You’d think I’d never prepared food before. I’ve cut my fingers twice with the knife. Not sure what my deal is. Must go find the liquid bandage. 

One thing I need to work on it being present with my food during meals. I tend to eat while doing three other things and eat quickly. I need to focus more on tasting and chewing my meals. Hopefully putting that in writing will remind me the next time I sit down to eat. 

12:00 pm I drybrushed my skin and took a baking soda bath. Now I want to take a nap! I don’t feel weak or tired really, just relaxed and not hungry yet.  I’ve now finished cutting up the grilled chicken and made the lentil-lime salad. I also have brown rice on the stove. Annyka and I have cleaned up the living room and vacuumed the main floor of the house. I’ve taken out all the trash and gathered up all the laundry (haven’t actually washed any though). The bar in the kitchen is still pretty messy, but I can get that straightened up before the end of the day. Now that I said I wasn’t hungry, I am. So I’m going to go ahead and fix my Greek salad. 
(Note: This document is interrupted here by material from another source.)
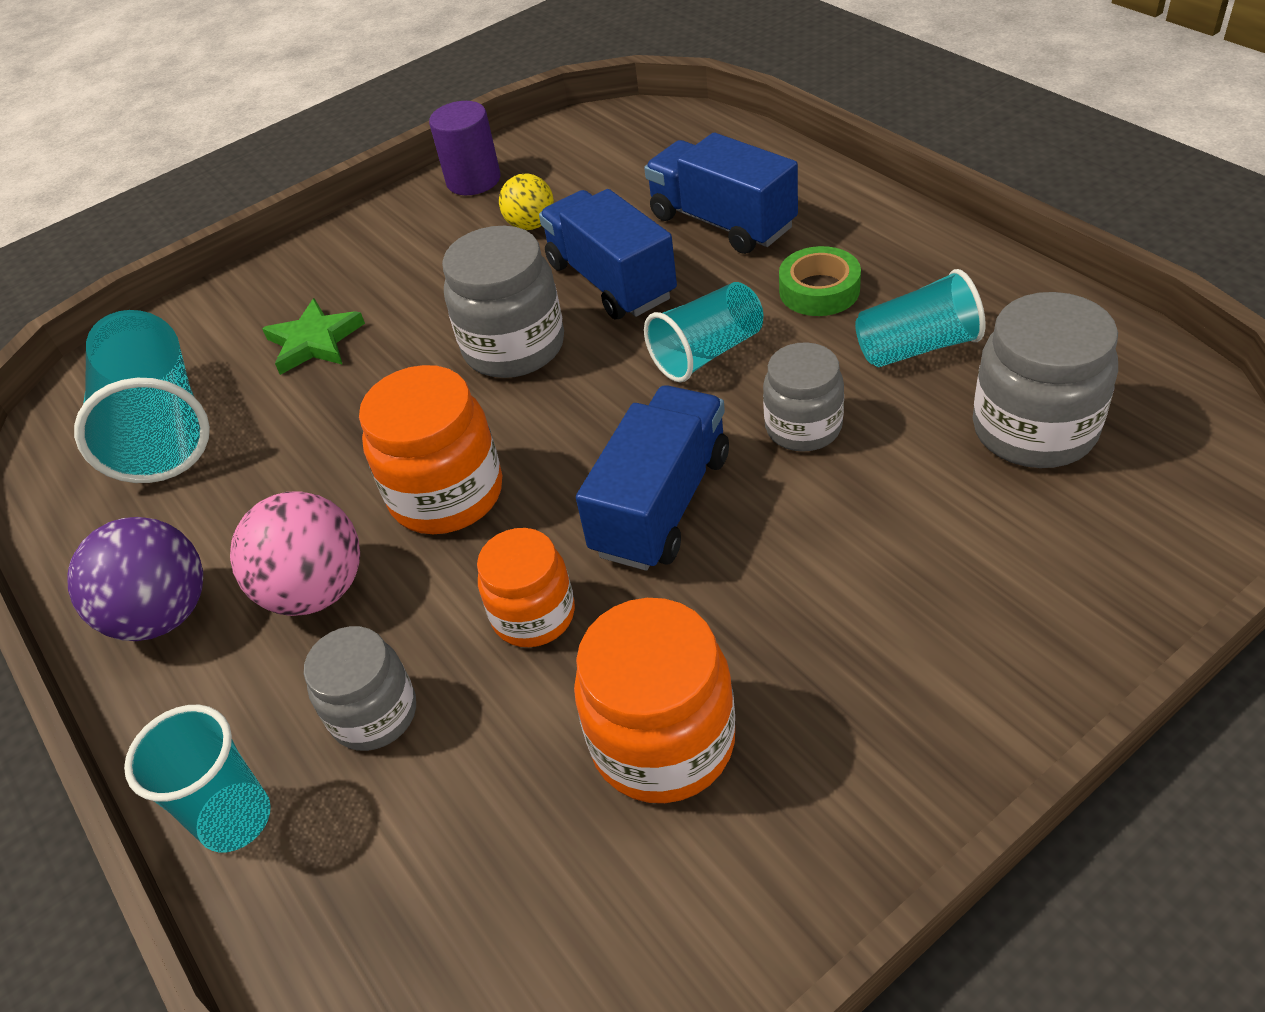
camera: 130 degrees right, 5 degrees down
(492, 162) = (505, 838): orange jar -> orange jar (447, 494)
12:30 pm This salad seems huge. I had to use a serving bowl to fit all the lettuce.  But that’s the benefit of veggies – you can eat a ton before you get full and still not take in too much junkiness.  Now I think I will lay down and rest a little…because I can! 
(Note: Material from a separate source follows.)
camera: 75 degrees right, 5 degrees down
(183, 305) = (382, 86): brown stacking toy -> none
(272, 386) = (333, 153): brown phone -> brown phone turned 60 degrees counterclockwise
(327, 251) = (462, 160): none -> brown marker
6:30 pm Late afternoon is definitely the hardest time of day for me. I start to feel weak and a little light-headed. But I made it to dinner regardless. And it was excellent – black beans & rice with guacamole, salsa and corn. I can also have steamed kale, but I’m saving that for a little later when I get hungry. We successfully washed the van and cleaned up the living room and kitchen. Dining room is still messy and I did no laundry. But it too hot right now to do much and I’m still refusing to turn on the A/C just yet.  I’ve also wasted time searching for a Redbox movie that I managed to lose while cleaning the house.
8:15 pm I just had my steamed kale. It wasn’t too bad. I’ve had kale in soup before, but never by itself. I added a clove of coarsely chopped garlic to the steamer basket.